Abstract
We performed a phase II study of belinostat in patients with acute myloid leukemia (AML). In this open label phase II study (NCT00357032), patients with relapsed/refractory AML, or newly diagnosed patients with AML over the age of 60 were eligible. Belinostat was administered intravenously (IV) at a dose of 1000 mg/m2 daily on days 1–5 of a 21-day cycle until progression or unacceptable toxicity. The primary endpoint was complete response (CR) rate, with secondary endpoints of overall response rate [CR+partial response (PR)], time to treatment failure (TTF), overall survival and safety. 12 eligible patients with AML were enrolled, of whom 6 had received at least one prior line of therapy. No CR or PR were seen. Four patients had stable disease for at least 5 cycles. Grade 3 non-hematological toxicities occurred in 4 patients. Belinostat as monotherapy has minimal single agent effect in AML on this dosing schedule.
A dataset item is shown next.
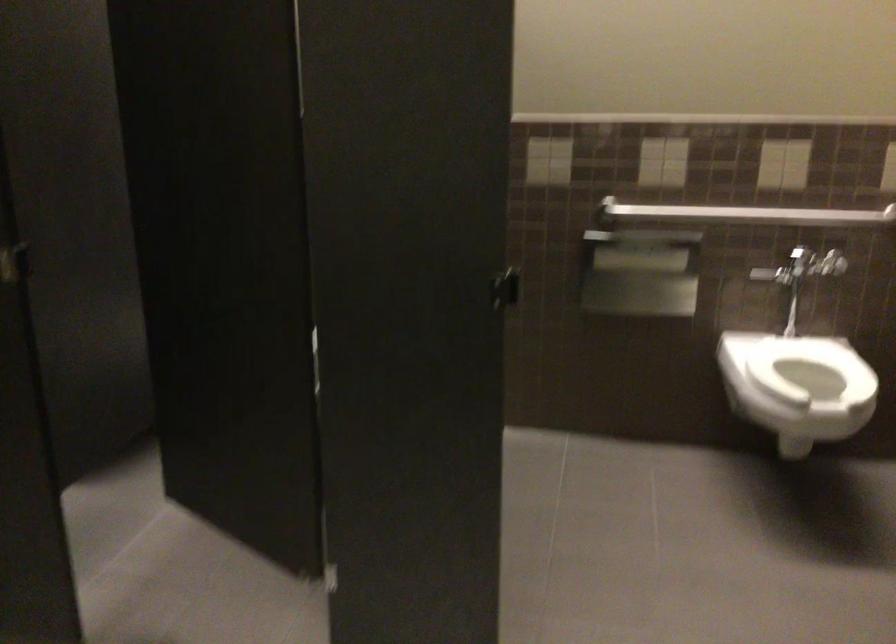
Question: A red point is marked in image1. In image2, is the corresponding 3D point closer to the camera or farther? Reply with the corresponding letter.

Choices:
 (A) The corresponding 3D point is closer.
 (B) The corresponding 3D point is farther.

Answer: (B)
Keywords: histone deacetylase inhibitor, Leukemia, Phase II
INTRODUCTION
Despite great efforts in treatment strategy including aggressive chemotherapy and transplant, there has not been a significant change in survival outcomes for older patients with acute myloid leukemia (AML). While the standard induction chemotherapy of anthracycline plus cytarabine can lead to a 50–75% complete remission rate in younger adults, the majority of AML patients eventually relapse and die of recurrent disease [1]. This is particularly true of the older patients with AML. Standard chemotherapy does not appear to be effective for the majority of patients over 60 who make up the majority of patients with AML [2], and the potentially curative modality of allogeneic transplant is generally not an option for this population, although reduced-intensity conditioning regimens are being investigated in this population. While much work has focused on identifying which older patients may benefit from “standard” chemotherapy, an alternative approach may be to identify novel targets and pathways which may control AML in the older patient population.
Preclinical and clinical evidence supports the use of histone deacetylase inhibitors (HDACi) in hematologic malignancies. HDACi as single agents have been shown to affect a host of cellular targets and processes that might lead to antitumor activity in various types of leukemia, including angiogenesis, apoptosis, the cell cycle, and tumor immunology [3,4]. The oral HDACi vorinostat demonstrated single agent activity in AML and myelodysplastic syndrome [5]. Furthermore, this class of agents may enhance response to the hypomethylating agents, a class of agents with known activity in MDS and AML [6].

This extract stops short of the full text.